Assignment ::
Reproduce exactly the lines from the one containing "[281,356,650,374] [47,377,200,395] curso" through the last line of the data, both ends included.

Listed records ::
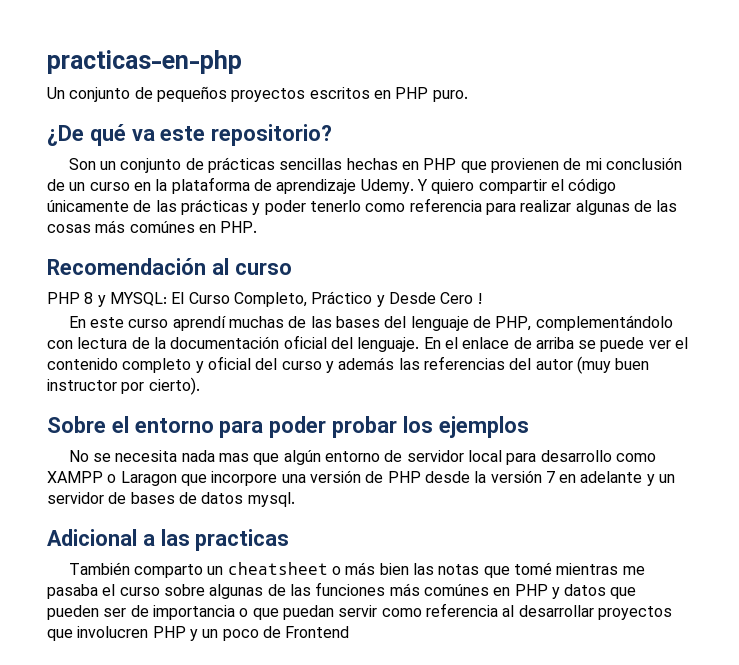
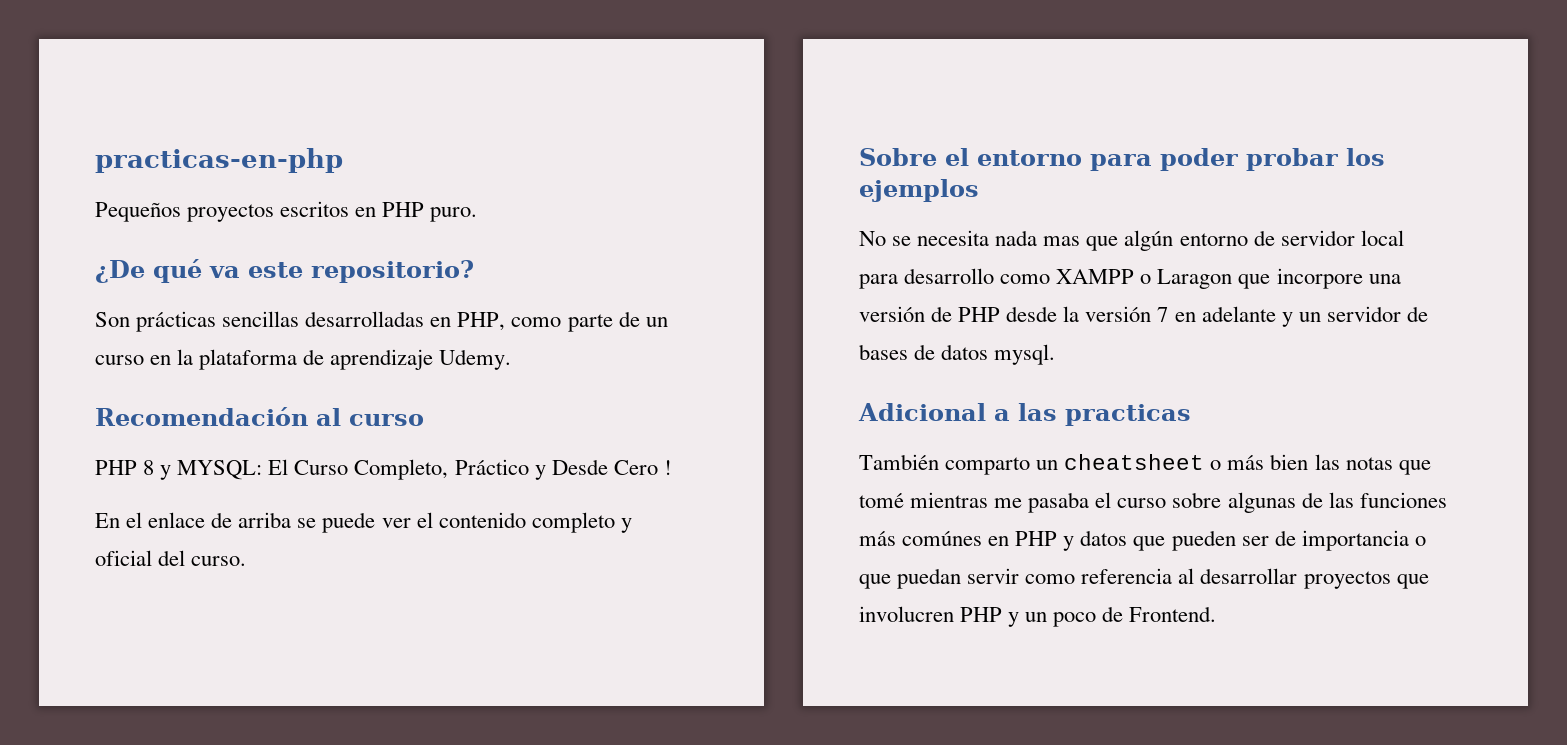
[47,86,227,102] Un conjunto de pequeños -> [95,202,181,222] Pequeños
[100,157,682,173] un conjunto de prácticas sencillas hechas en PHP que provienen de mi conclusión -> [136,311,613,332] prácticas sencillas desarrolladas en PHP, como parte
[416,178,617,194] [47,198,678,215] [47,220,258,233] Y quiero compartir el código únicamente de las prácticas y poder tenerlo como referencia para realizar algunas de las cosas más comúnes en PHP. -> (512, 359) none
[90,315,673,331] [47,335,441,352] este curso aprendí muchas de las bases del lenguaje de PHP, complementándolo con lectura de la documentación oficial del lenguaje. En -> (120, 520) none
[281,356,650,374] [47,377,200,395] curso y además las referencias del autor (muy buen instructor por cierto). -> [191,556,247,566] curso.
[285,626,350,638] Frontend -> [1129,606,1217,622] Frontend.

Answer area ::
[281,356,650,374] [47,377,200,395] curso y además las referencias del autor (muy buen instructor por cierto). -> [191,556,247,566] curso.
[285,626,350,638] Frontend -> [1129,606,1217,622] Frontend.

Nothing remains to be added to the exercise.